E essa cultura de assunção de riscos e aprendizado perpétuo está sendo agora aplicada bem longe de software e hardware de computador. Existem empreendimentos famosos como o Nest Labs, fundado por Tony Fadell, ex-executivo da Apple, que contratou mais de cem engenheiros de Apple, Google, Microsoft e outras companhias de alta tecnologia e é apoiado por várias empresas de capital de risco. Seu produto, lançado em outubro, é uma reinvenção do termostato, combinando sensores, aprendizado automático e tecnologia da internet num equipamento inteligente que economiza energia.
O laboratório da Blue River Technology, onde a empresa desenvolve um robô para matar ervas daninhas
 O Vale também está cheio de start-ups menos famosas em campos novos, como a Blue River Technology. Redden conheceu seu colega fundador e executivo-chefe da empresa, Jorge Heraud, 41, na aula de Blank.

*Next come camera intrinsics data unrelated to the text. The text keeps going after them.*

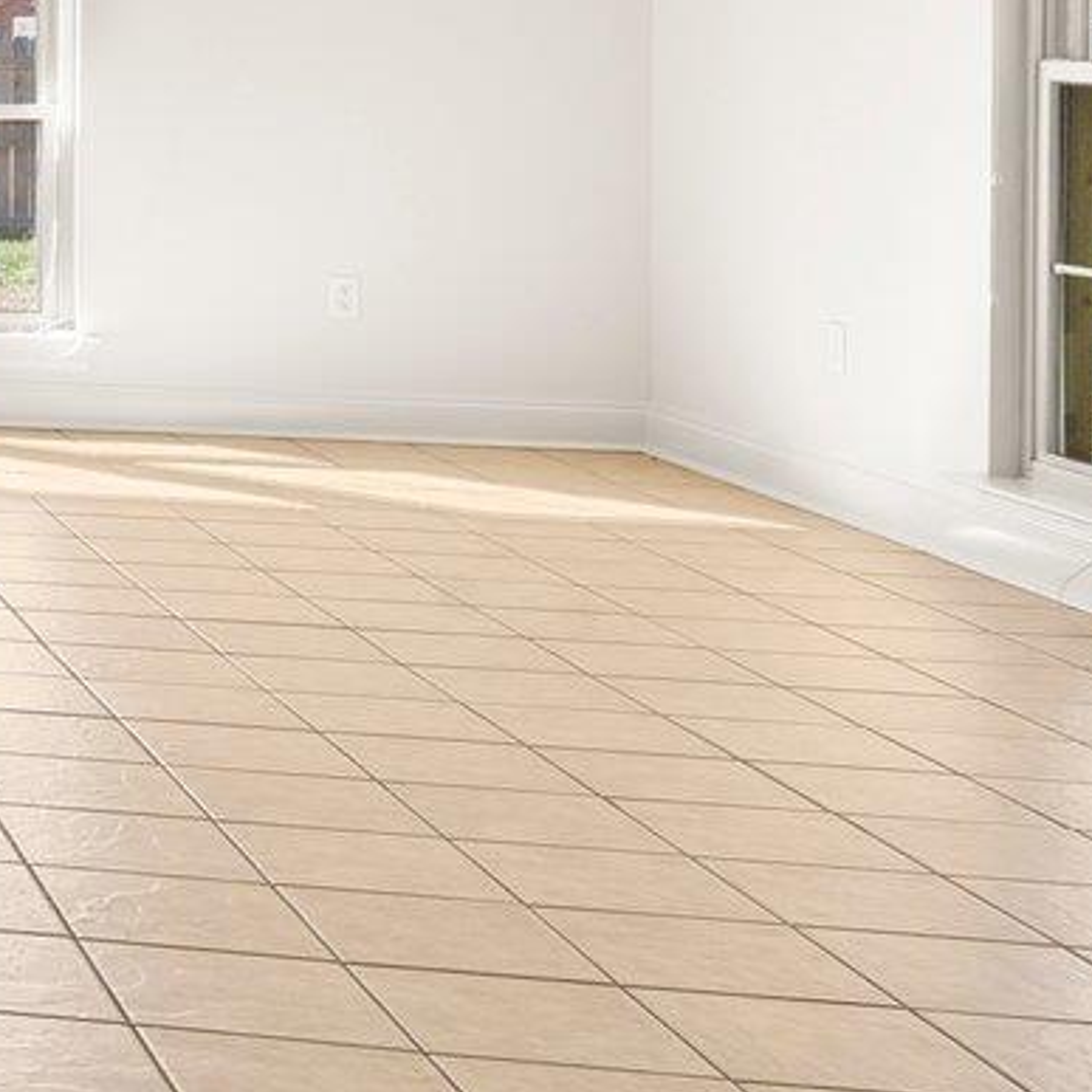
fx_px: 2570
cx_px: -1213
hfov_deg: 16.6
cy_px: 24
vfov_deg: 23.1
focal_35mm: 72
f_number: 10
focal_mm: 16
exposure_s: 1/6
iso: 320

Heraud, engenheiro, decidiu voltar a Stanford para dar uma renovada na carreira, depois de trabalhar durante anos como gerente de uma empresa de equipamentos agrícolas.
Ele conheceu Redden e, em conjunto, vislumbraram a chance de aplicar a visão computadorizada e o aprendizado automático à agricultura. Eles exploraram outras ideias, mas depois de conversar com possíveis compradores, decidiram por matar ervas daninhas em fazendas orgânicas --segmento de rápido crescimento que não pode usar pesticida e sofre com os custos trabalhistas.
No escritório em Sunnyvale, eles estão montando a máquina e ensinando o programa de visão computadorizada a distinguir alface de ervas daninhas. Inicialmente, tentaram matá-las com raio laser, o que se revelou muito caro. Agora pretendem usar óleo (orgânico, é claro) superaquecido.
O dispositivo, puxado por um trator, deve identificar ervas daninhas e matá-las em 200 milissegundos, um desafio formidável, mas atingível, declarou Redden.
Se aplicar visão computadorizada à agricultura é tão promissor, por que os grandes fabricantes de equipamentos agrícolas não estão bem adiantados?
"Elas não se preocupam com isso", respondeu Heraud. "Elas não pensam em visão computadorizada. Essa é uma tecnologia do Vale do Silício."